Skills aims: Speaking and listening

Materials: Four ‘problem page’ texts from a newspaper or magazine, if possible. If not, coursebooks often have ‘problem page’ type texts, or try searching for ‘problem pages’ on the internet. Teachers could also make up their own problem pages.

Some tips:

  • People don’t always use advice formulae to give advice, e.g. A: I’ve got a headache. B: Nurofen and aspirin are good. Make sure your text and own model are natural.
  • Should, when giving advice, can sound overly pompous, especially when given inappropriate prominence. Lots of work should be done on sentence stress. Grammatical errors such as You should to go interfere less with effective (and affective!) communication than you should go, stressed 000, i.e. with all syllables prominent.
  • Some formulae don’t always work for third person advice. Have you tried …?,  for example, doesn’t transpose to Has she tried …?  when discussing problems you have read.
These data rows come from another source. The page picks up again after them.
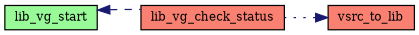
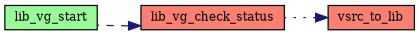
  digraph {
    fontname="DejaVu Serif"
    rankdir=RL
    node [color=black fillcolor=salmon fontname="DejaVu Serif" fontsize=10 shape=record style=filled]
    edge [color=midnightblue dir=back fontname="DejaVu Serif" fontsize=10 labelfontname=Helvetica labelfontsize=10]
    n1 [fontcolor=black height=0.2 label=vsrc_to_lib width=0.4]
    n2 [height=0.2 label=lib_vg_check_status width=0.4]
    n3 [fillcolor=palegreen height=0.2 label=lib_vg_start width=0.4]
    n1 -> n2 [style=dotted]
-   n3 -> n2 [style=dashed]
+   n2 -> n3 [style=dashed]
  }
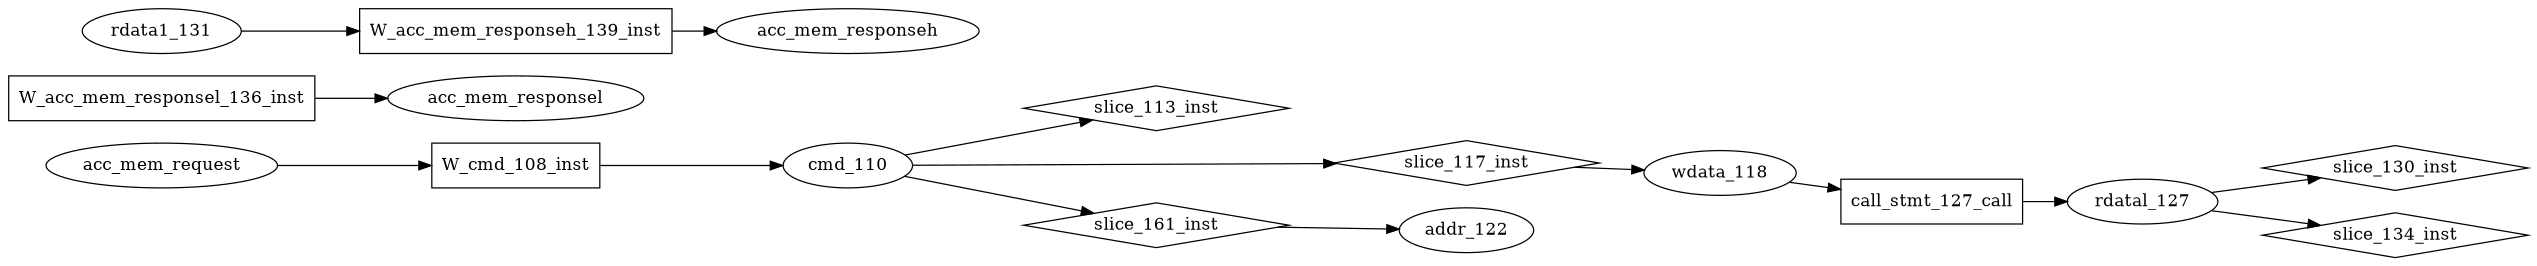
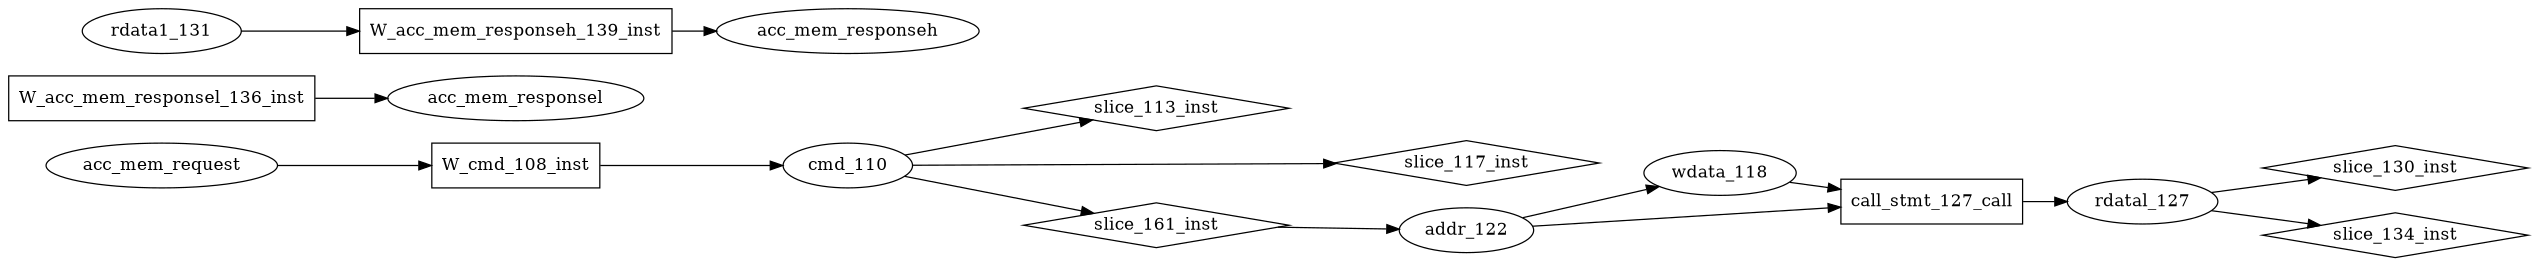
  digraph {
    rankdir=LR
    node [shape=ellipse]
    call_stmt_127_call [shape=rectangle]
    addr_122
    rdatal_127
    slice_113_inst [shape=diamond]
    cmd_110
    slice_117_inst [shape=diamond]
    n7 [label=slice_161_inst shape=diamond]
    wdata_118
    W_acc_mem_responsel_136_inst [shape=rectangle]
    acc_mem_responsel [shape=""]
    W_acc_mem_responseh_139_inst [shape=rectangle]
    rdata1_131
    acc_mem_responseh [shape=""]
    slice_130_inst [shape=diamond]
    slice_134_inst [shape=diamond]
    W_cmd_108_inst [shape=rectangle]
    acc_mem_request [shape=""]
    call_stmt_127_call -> rdatal_127
+   addr_122 -> call_stmt_127_call
    rdatal_127 -> slice_130_inst
    rdatal_127 -> slice_134_inst
    cmd_110 -> slice_113_inst
    cmd_110 -> slice_117_inst
    cmd_110 -> n7
-   slice_117_inst -> wdata_118
+   addr_122 -> wdata_118
    n7 -> addr_122
    wdata_118 -> call_stmt_127_call
    W_acc_mem_responsel_136_inst -> acc_mem_responsel
    W_acc_mem_responseh_139_inst -> acc_mem_responseh
    rdata1_131 -> W_acc_mem_responseh_139_inst
    W_cmd_108_inst -> cmd_110
    acc_mem_request -> W_cmd_108_inst
  }
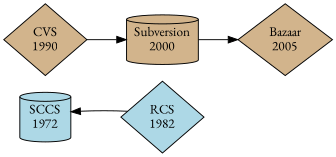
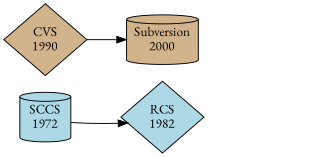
  digraph {
    fontname="EB Garamond"
    rankdir=LR
    node [fillcolor=tan fontname="EB Garamond" shape=diamond style=filled]
    edge [fontname="EB Garamond"]
    "SCCS\n1972" [fillcolor=lightblue shape=cylinder]
    "RCS\n1982" [fillcolor=lightblue]
    "Subversion\n2000" [shape=cylinder]
    "CVS\n1990"
-   "Bazaar\n2005"
-   "RCS\n1982" -> "SCCS\n1972"
-   "Subversion\n2000" -> "Bazaar\n2005"
+   "SCCS\n1972" -> "RCS\n1982"
    "CVS\n1990" -> "Subversion\n2000"
  }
  • Tell students a problem you have and invite them to give you some advice. Write their advice on the board and add appropriate formulae, e.g. the student says You must to drink less, you elicit and write on the board, You should drink less.  Highlight structures and mark sentence stress.
  • Drill students using prompt-response from the examples on the board.
  • Ask the students to write down six problems. Encourage them to ask you for help with vocabulary. Students then drill each other in pairs, reading out their problems and getting a response. Monitor, noting any problems. Then conduct a short correction slot and drill/clarify to elicit correct grammar as necessary. Use a grammar gap-fill here if students are having difficulties with advice structures.
  • Pre-teach key vocabulary from the four ‘problem page’ texts you've chosen, then give out a text to each student. If there are more than four students, duplicate the texts as necessary. Students read their text and prepare to read/explain it to the other students.
  • Tell students they are going to find the best advice for their problem by talking to three different people. Students mingle, and then when you call out ‘Stop!’ should find a partner and read/explain their problem as if it was their own, i.e. in the first person. Their partner listens, asks for clarification if they don’t understand and responds with some advice. You should then call out, ‘Change!’, and students change partners (in larger groups they may find someone with the same problem, so they will have to move on). Repeat three times. Hold a correction sandwich between changeovers using a pro-forma.
  • Conduct a feedback session with the whole class. Ask students to explain who gave them the best advice and why.

References and further reading:

Scrivener, Learning Teaching (Macmillan Education): Gives a succinct summary of different techniques teachers can use to correct learners.

Bartram and Walton, Correction (LTP): Gives an overview of the issues and implications of correcting learners and lots of useful ideas, techniques and diagrams.